March Malarkey: The 2003 NCAA Tournament
by Flak Staff
In a country where many spend their daylight hours in windlowless cubicles or offices with views of parking lots, the NCAA tournament is as good a sign of spring as any. Rather than walking in the park, spotting the first robin, retiring the rain gear or feeling jubilation at the sight of melting snow, it's pondering whether Duke will get the first-round bounce it deserves that accelerates our heart rates and sets the tone for a summer of good times.
Every year, office workers go gaga on "Bracket Monday," when some office sports geek passes out a sheet of white paper with a 64- or 65-team tournament bracket written on it. Spring has sprung, and the pencil-and-paper ritual is an early signpost.
Also sucking people into March Madness' magic is the office pool's reinforcement of our world's unpredictability, as well as the principles of equality on which America was founded: You can spend hours no days honing the perfect strategy carefully breaking down the winning percentage of 15-seeds playing against 2-seeds east of the Mississippi on odd Fridays only to be beaten by your human resource manager's clueless dart-throwing monkey of a brother who picked Coppin State over South Carolina in 1997 simply because Coppin State instilled in him some kind of word-association nostalgia for his childhood penny collection.

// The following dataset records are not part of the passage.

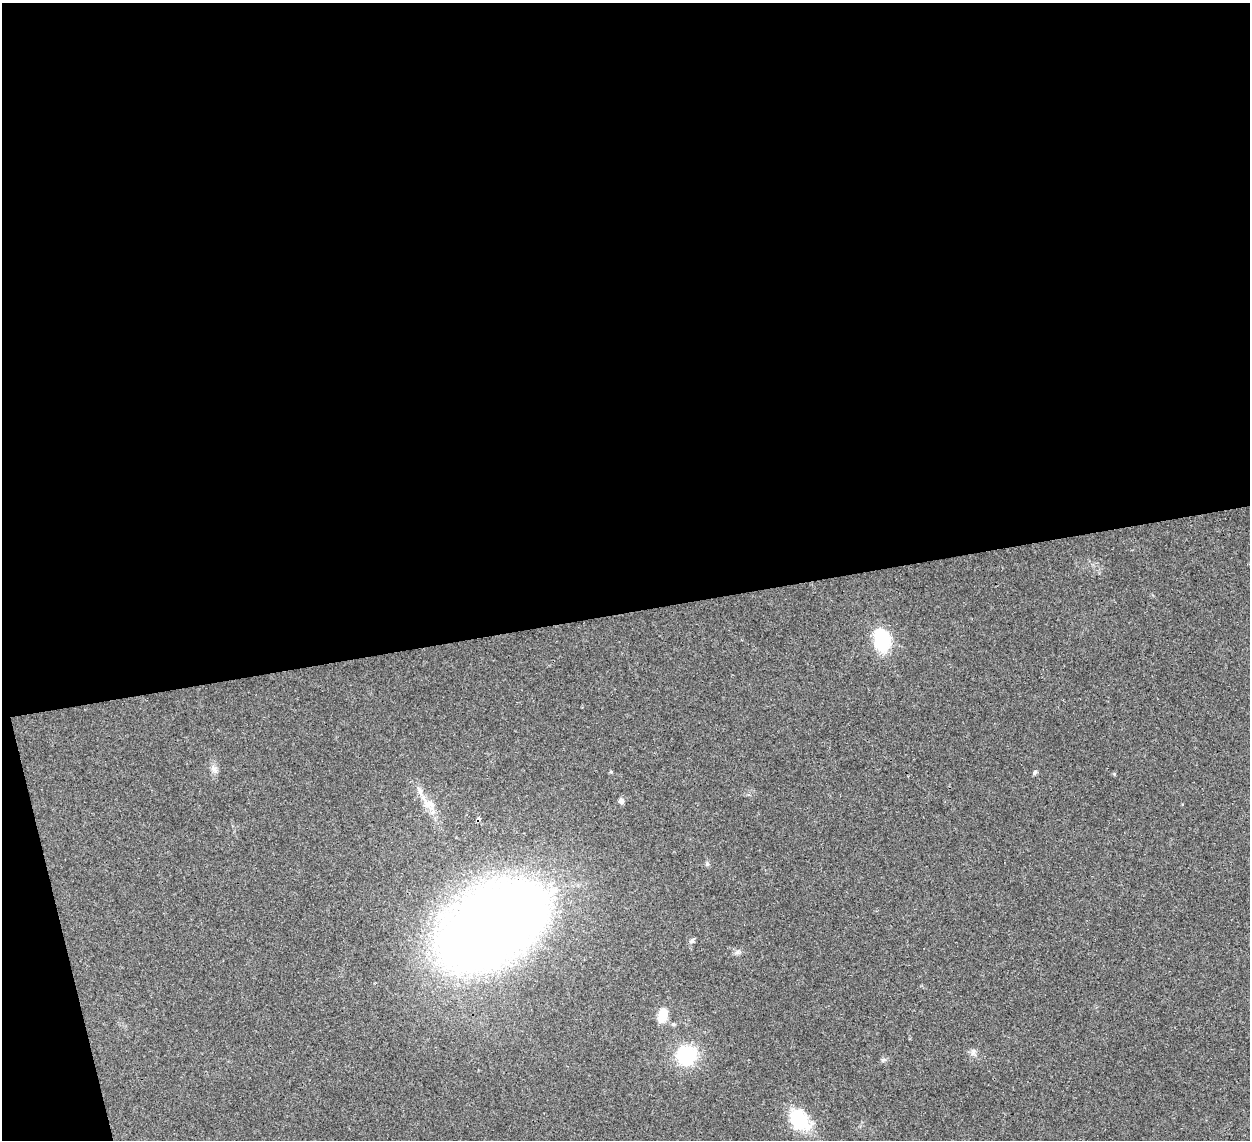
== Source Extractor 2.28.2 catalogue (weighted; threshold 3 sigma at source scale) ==
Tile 1 of 4 x 4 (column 1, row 1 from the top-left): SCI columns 39-1286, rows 3707-4844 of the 5065 x 5020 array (HDU 1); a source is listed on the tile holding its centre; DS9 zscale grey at full resolution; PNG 1252 x 1142 px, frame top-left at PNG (2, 3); no overlay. Shown black and unused: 55% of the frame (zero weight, under 3 of 4 exposures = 2% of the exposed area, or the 3 px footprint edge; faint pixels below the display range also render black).
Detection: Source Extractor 2.28.2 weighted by HDU 2 'WHT'; one run over the whole footprint, this tile lists its part. Background 0.0282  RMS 0.0046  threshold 0.0209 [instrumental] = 3 sigma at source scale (4.5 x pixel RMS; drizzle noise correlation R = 1.50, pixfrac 1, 0.05/0.05 arcsec/px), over >= 5 px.
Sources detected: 18; all 18 listed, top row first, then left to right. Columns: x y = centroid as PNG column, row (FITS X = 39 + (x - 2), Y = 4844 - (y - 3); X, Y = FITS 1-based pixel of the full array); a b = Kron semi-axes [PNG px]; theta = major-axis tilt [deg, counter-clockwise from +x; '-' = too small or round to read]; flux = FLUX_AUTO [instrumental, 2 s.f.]
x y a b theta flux
882 640 24 17 -77 22
214 769 12 7 -45 2
611 772 5 3 - 0.47
1035 772 7 4 51 0.81
420 792 16 6 -73 3.2
621 801 7 7 - 1.6
429 804 16 10 -5 4.5
479 818 4 4 - 1.6
707 864 6 6 - 0.86
492 925 82 47 33 690
692 941 7 6 - 1.2
737 952 8 5 45 1.1
662 1015 12 8 70 10
673 1024 6 5 - 0.77
973 1051 9 3 85 1
686 1055 18 17 - 28
883 1060 7 4 18 0.83
799 1120 29 20 -49 20
Overlapping masked pixels (flux is a lower limit): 2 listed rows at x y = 479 818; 492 925
Unlisted compact peaks at least as high as the median listed source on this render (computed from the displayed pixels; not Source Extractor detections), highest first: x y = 1114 774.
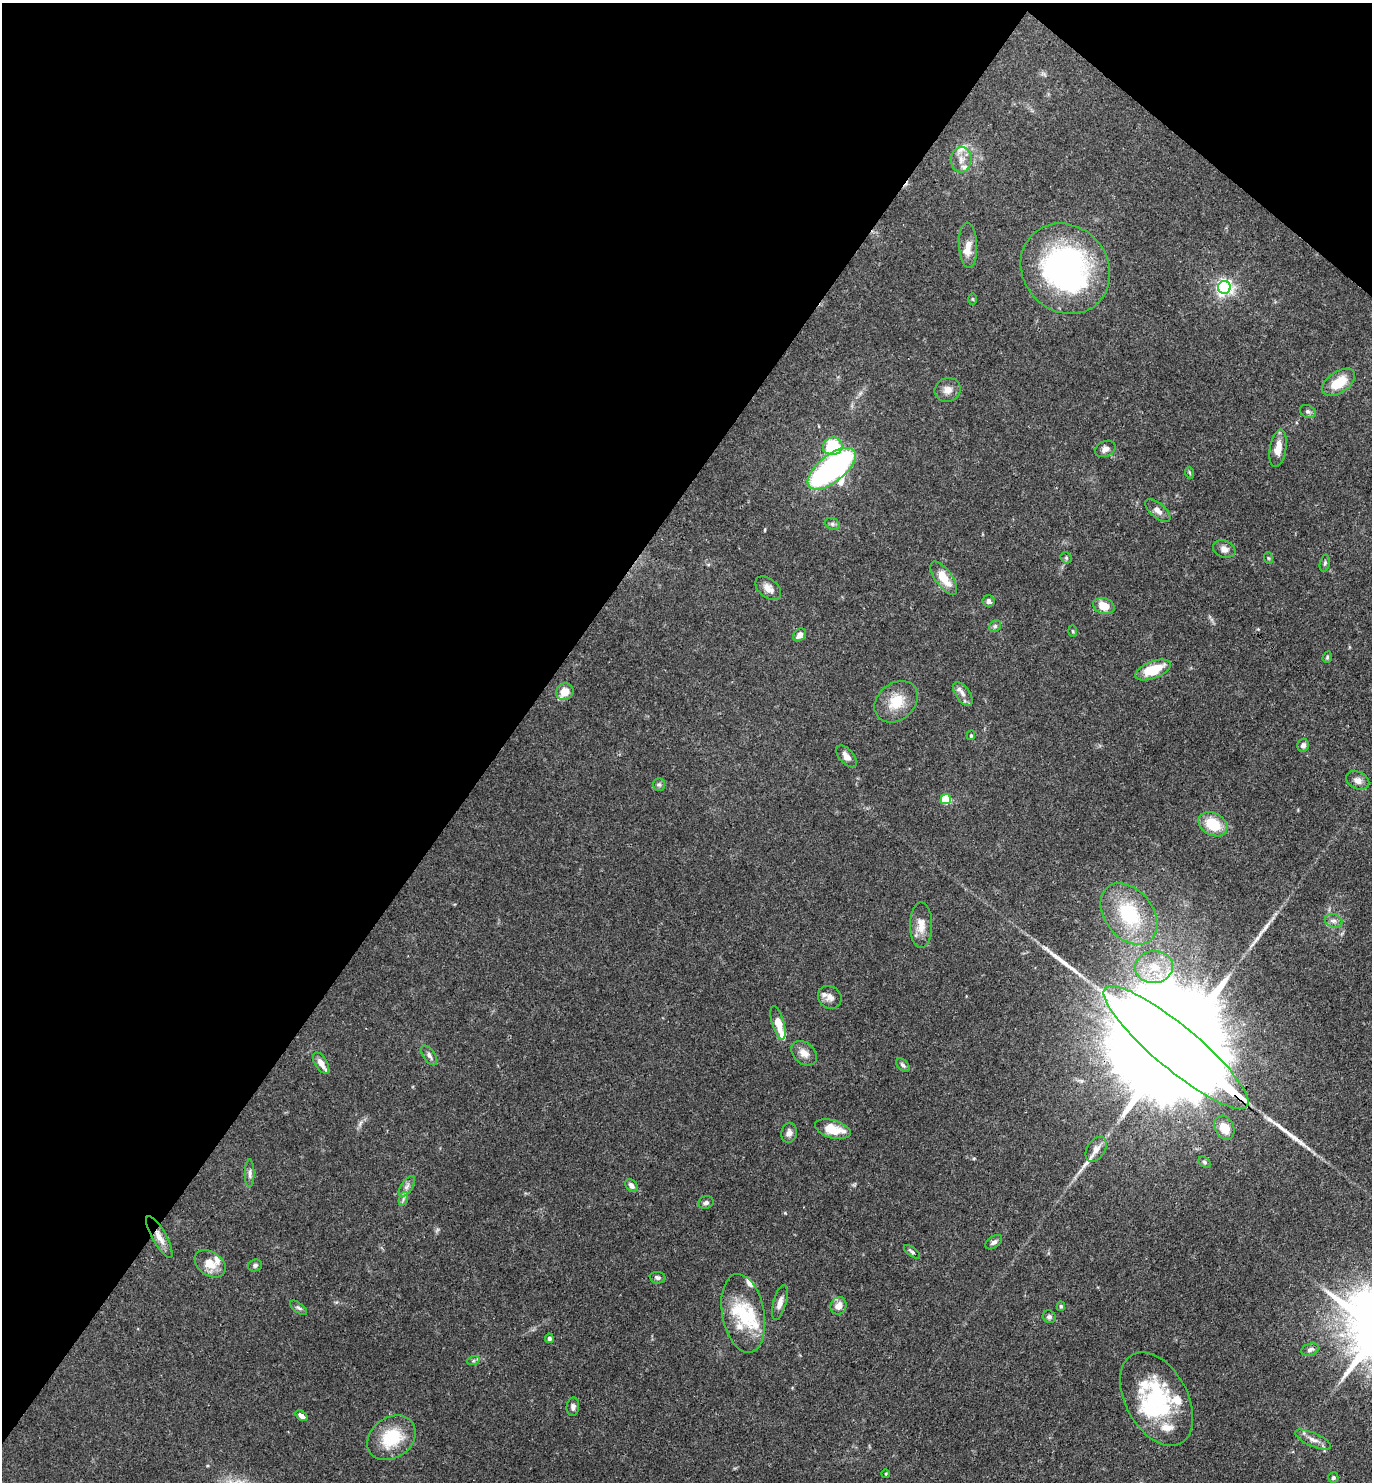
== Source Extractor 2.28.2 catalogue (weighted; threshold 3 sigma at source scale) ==
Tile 2 of 4 x 4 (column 2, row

This uncertainty has only been compounded by the increasing stream of defections to the pros. Back in the day, vast knowledge of college basketball allowed a handicapper to pick winners more easily. But the best teams just aren't what they used to be, adding bizarre rhythms to the once simple and predictable Big Dance.
Thus, the Fates of the NCAA tournament are more fickle than ever. They can bestow their charms upon the most knowledgeable, best-equipped handicapper who seems to possess all the tools to win the pot. Or they can reward some ignorant, pimple-faced IT intern who's never so much as dribbled a basketball, let alone developed anything resembling a coherent strategy to pick a winner. All is fair and everyone is on equal footing in bracketology, which is more than one can say for love and war.
To that end, we've kickstarted Flak's own NCAA pool. Our basketball savants (and our pimple-faced IT interns) have scratched their heads and put pen (or, more commonly, the more temporary pencil) to paper to come up with their own lists of who will win and why. Our methodology varies from the painstakingly scientific to the wildly whimsical.
After each round, we'll check in to see which methods win out, using a 1-2-4-8-16-32 scoring system (1 point for a correct first-round pick, 2 for a second-round pick, etc.). As we do this, keep in mind that the approach that wins out this year is likely to be useless next year.